Hope this helps a bit.

----------

## linuxbum

Rlittle 

Thanks for replying I did turn on the logging and see the same message that it cannot find the connection file.

But If I move the Phoenix_VPN file from the directory it sure compains about not finding the pfc file   :Surprised: 

So I looking into what the client thinks is the "connection entry"

In the Windows version it is the name you have given the profile.

I read where CISCO says if it fails try lower kernel version.

Nice eh? sure let me just go back to kernel 2.4.1  :Smile:  is that old enough for them   :Twisted Evil: 

Ok of soap box.

Bryan

----------

## rlittle

Hmm.. I'm stumped too.
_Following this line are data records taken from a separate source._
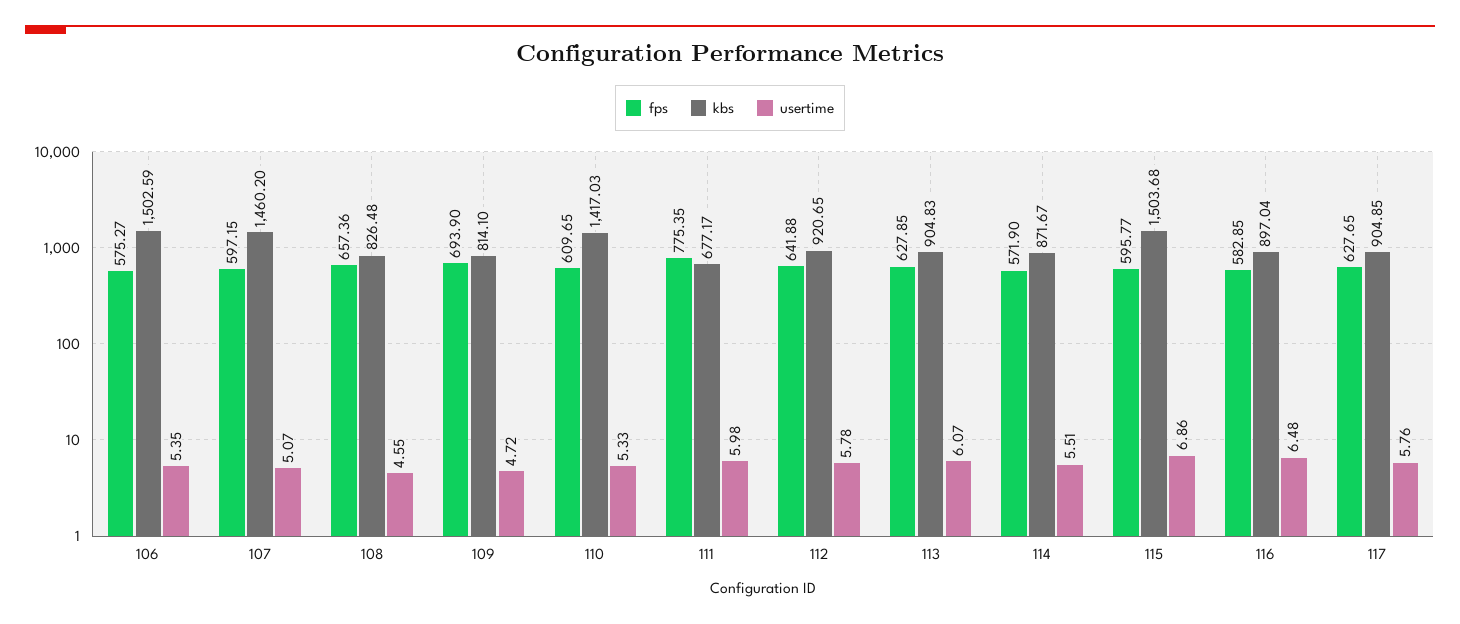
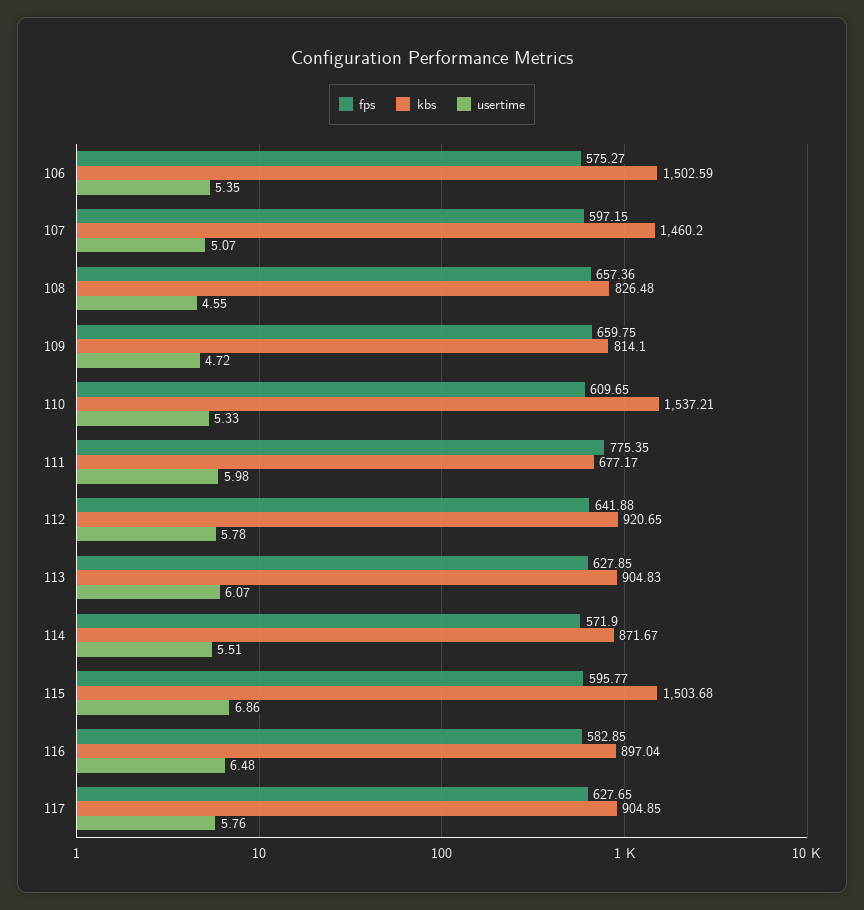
  {
    "fps": {
      "106": 575.27,
      "107": 597.15,
      "108": 657.36,
-     "109": 693.9,
+     "109": 659.75,
      "110": 609.65,
      "111": 775.35,
      "112": 641.88,
      "113": 627.85,
      "114": 571.9,
      "115": 595.77,
      "116": 582.85,
      "117": 627.65
    },
    "kbs": {
      "106": 1502.59,
      "107": 1460.2,
      "108": 826.48,
      "109": 814.1,
-     "110": 1417.03,
+     "110": 1537.21,
      "111": 677.17,
      "112": 920.65,
      "113": 904.83,
      "114": 871.67,
      "115": 1503.68,
      "116": 897.04,
      "117": 904.85
    },
    "usertime": {
      "106": 5.35,
      "107": 5.07,
      "108": 4.55,
      "109": 4.72,
      "110": 5.33,
      "111": 5.98,
      "112": 5.78,
      "113": 6.07,
      "114": 5.51,
      "115": 6.86,
      "116": 6.48,
      "117": 5.76
    }
  }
I change my kernel all the time and his hasn't screwed up Cisco since 2.6.5 or so (I'm on 2.6.15 right now). (Geee, THAT brings back bad memories   :Mad:  )

I guess that leaves certificates???? Does your /etc/opt/cisco-vpnclient/Certficates directory have 30-or-so files that look like:

caaaaaaa.cdx

caaaaaaa.dbf

caaaaaaa.fpt

???

....and my *super* lame-o suggestion: maybe Cisco hates the "_" in "Phoenix_VPN".   :Rolling Eyes: 

----------